Par ailleurs, "seulement un médecin généraliste exerçant seul sur 10 communique au moins une fois par semaine avec des collègues à propos de la prise en charge de patients (contre 37% des médecins en groupe monoprofessionnel et 33% des médecins en groupe pluriprofessionnel hors MSP). Ces collaborations concernent 44% des médecins appartenant à une MSP (contre 24% pour les autres)".
La collaboration des généralistes avec les autres professionnels "dépend plus de leur appartenance à une structure d’exercice coordonné que du fait de travailler dans un cabinet avec d’autres professionnel de santé", analyse la Drees, citant notamment les MSP, qui portent un projet de santé commun. "Le partage de locaux serait une condition favorable mais non suffisante à la collaboration."

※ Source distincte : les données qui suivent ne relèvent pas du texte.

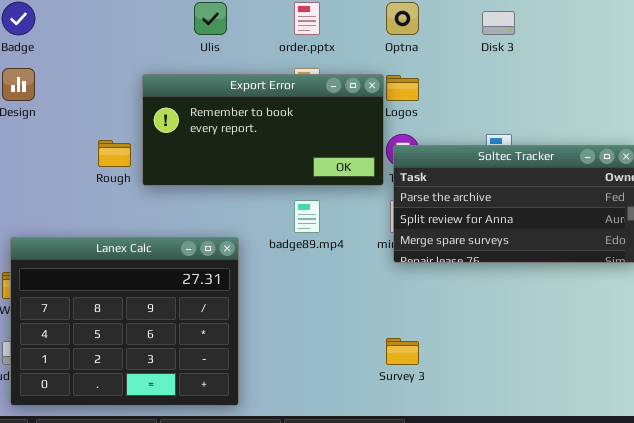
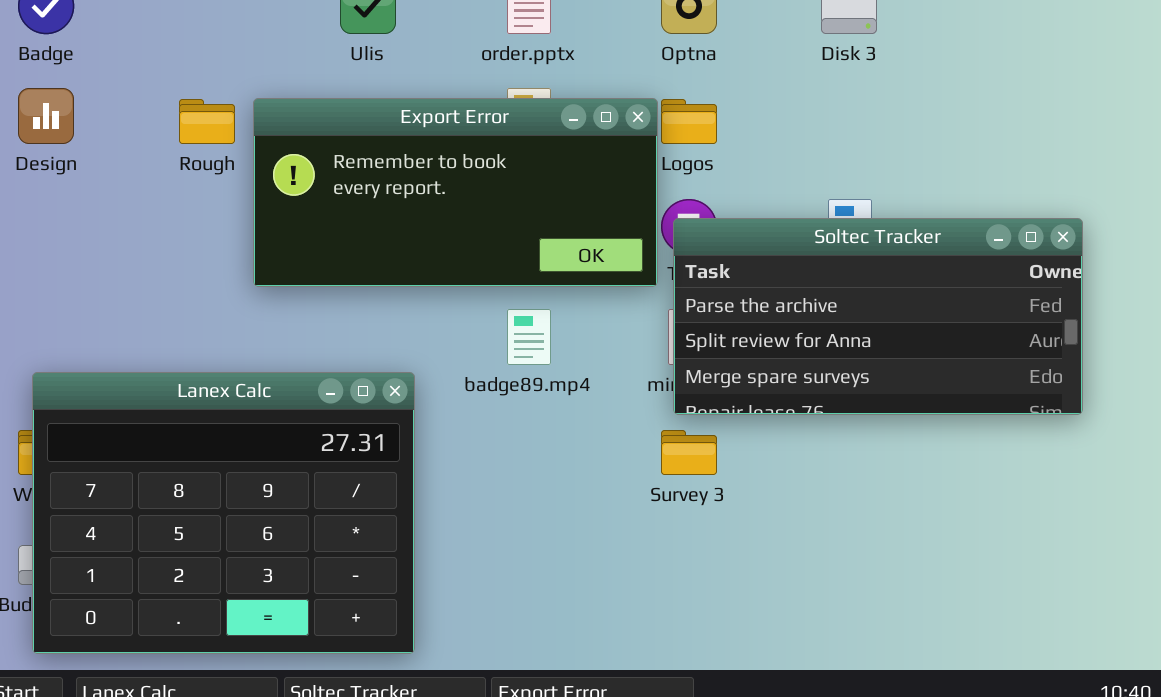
Rough: [98,140,131,167] -> [179,99,235,144], moved
Survey 3: [386,338,419,365] -> [661,430,717,475], moved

51% des médecins en MSP échangent quotidiennement avec des infirmières (contre 31% des médecins hors MSP), par exemple. Les maisons de santé pluriprofessionnelles ayant signé un accord conventionnel interprofessionnel (ACI) en contrepartie d’un soutien financier de l’Assurance maladie, emploient par ailleurs une personne dédiée à la coordination, et doivent mettre en œuvre des protocoles pluriprofessionnels, et disposer d’un système d’information partagé, ce qui facilite la coordination. Le Gouvernement plébiscite ces structures et veut d’ailleurs porter leur nombre à 4000 d’ici 2027.
"L’appartenance à une CPTS semble également favoriser les échanges entre médecins généralistes et entre médecins et infirmières, mais dans une bien moindre mesure", souligne la Drees.